◆ WHAT IS REQUIRED: Gather the lines below that include the string "mitigation", copying each in full.

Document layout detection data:
*-*-*

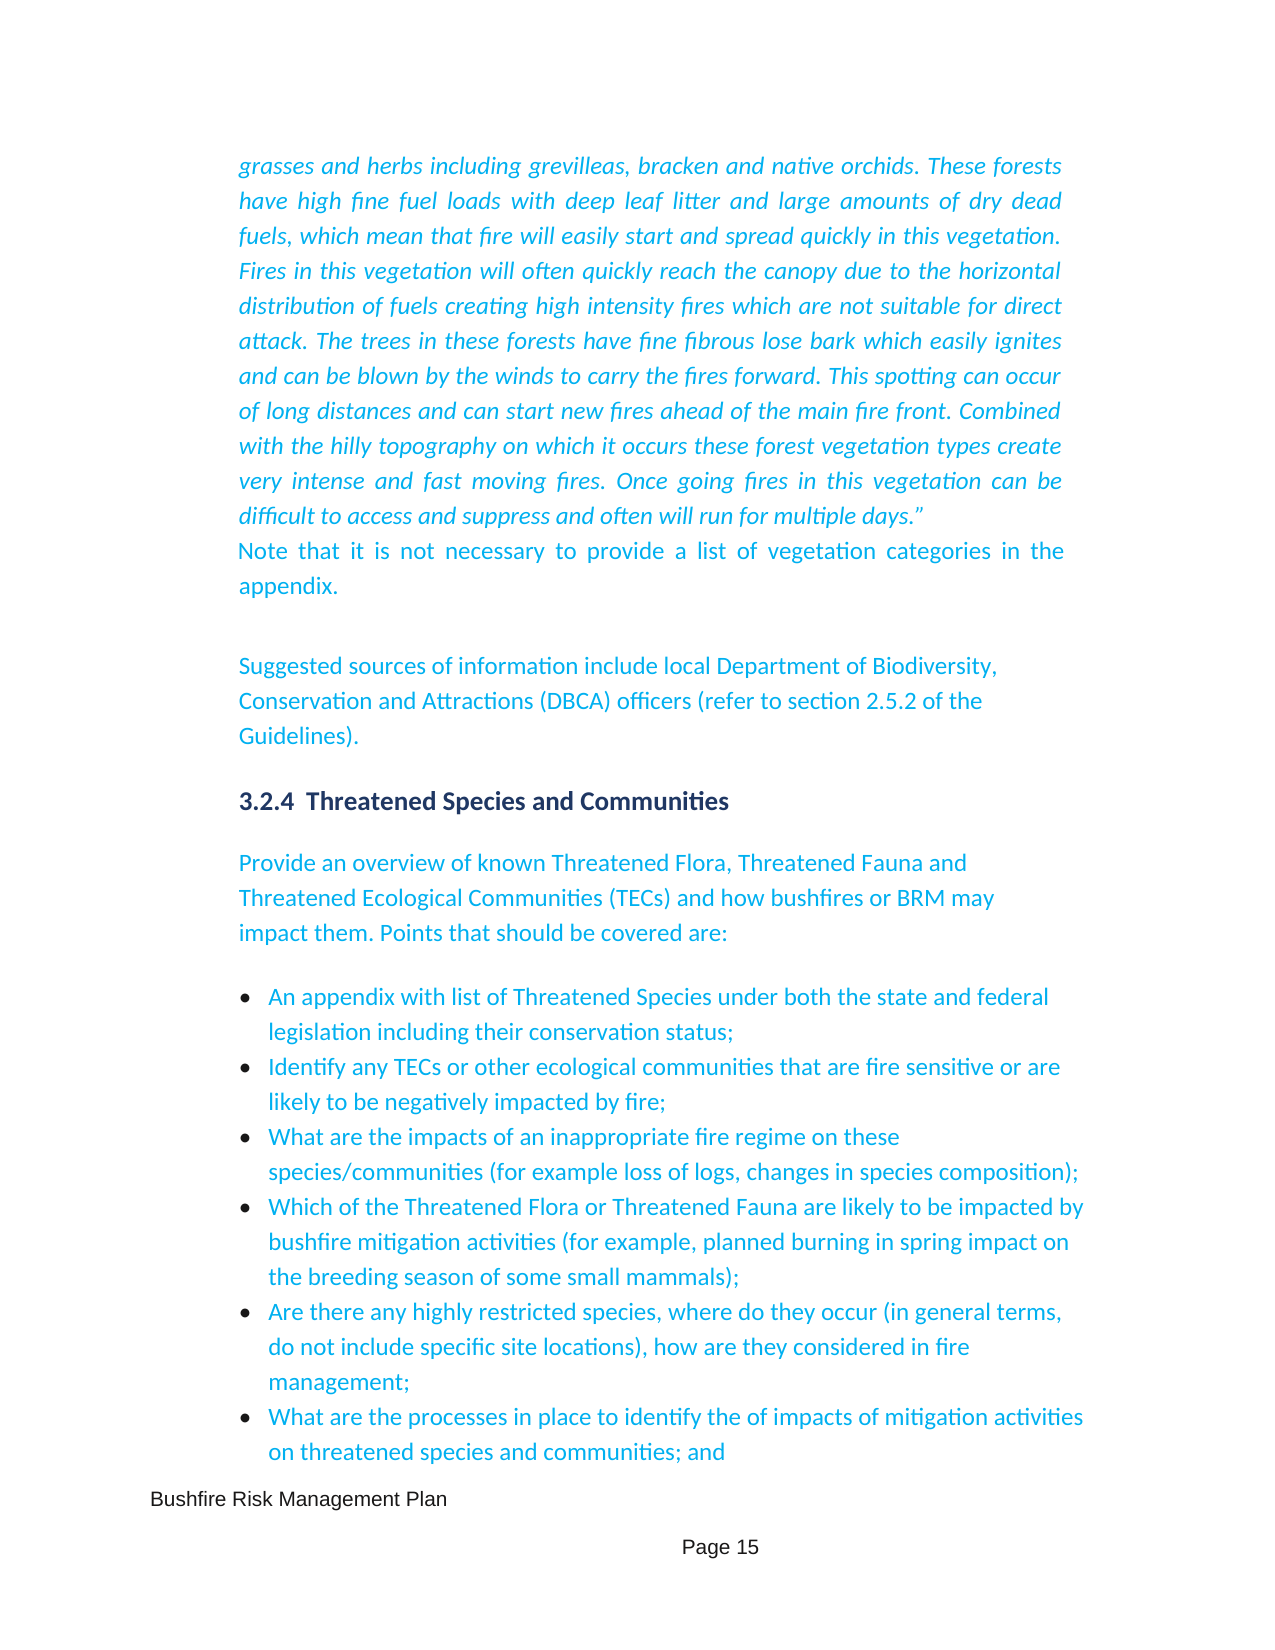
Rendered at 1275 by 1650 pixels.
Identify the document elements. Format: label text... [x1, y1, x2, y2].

text What are the impacts of an inappropriate fire regime on these species/communities (for example loss of logs, changes in species composition); [239, 1121, 1086, 1187]
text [238, 150, 1066, 531]
text Are there any highly restricted species, where do they occur (in general terms, do not include specific site locations), how are they considered in fire management; [239, 1296, 1086, 1397]
text An appendix with list of Threatened Species under both the state and federal legislation including their conservation status; [239, 981, 1086, 1047]
text Suggested sources of information include local Department of Biodiversity, Conservation and Attractions (DBCA) officers (refer to section 2.5.2 of the Guidelines). [238, 650, 1062, 750]
subtitle 3.2.4 Threatened Species and Communities [238, 784, 986, 817]
text Provide an overview of known Threatened Flora, Threatened Fauna and Threatened Ecological Communities (TECs) and how bushfires or BRM may impact them. Points that should be covered are: [238, 847, 1062, 948]
text Which of the Threatened Flora or Threatened Fauna are likely to be impacted by bushfire mitigation activities (for example, planned burning in spring impact on the breeding season of some small mammals); [239, 1191, 1086, 1292]
text Identify any TECs or other ecological communities that are fire sensitive or are likely to be negatively impacted by fire; [239, 1051, 1086, 1117]
text Note that it is not necessary to provide a list of vegetation categories in the appendix. [238, 535, 1066, 601]
text What are the processes in place to identify the of impacts of mitigation activities on threatened species and communities; and [239, 1401, 1086, 1467]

*-*-*

◆ FINAL ANSWER:
text Which of the Threatened Flora or Threatened Fauna are likely to be impacted by bushfire mitigation activities (for example, planned burning in spring impact on the breeding season of some small mammals); [239, 1191, 1086, 1292]
text What are the processes in place to identify the of impacts of mitigation activities on threatened species and communities; and [239, 1401, 1086, 1467]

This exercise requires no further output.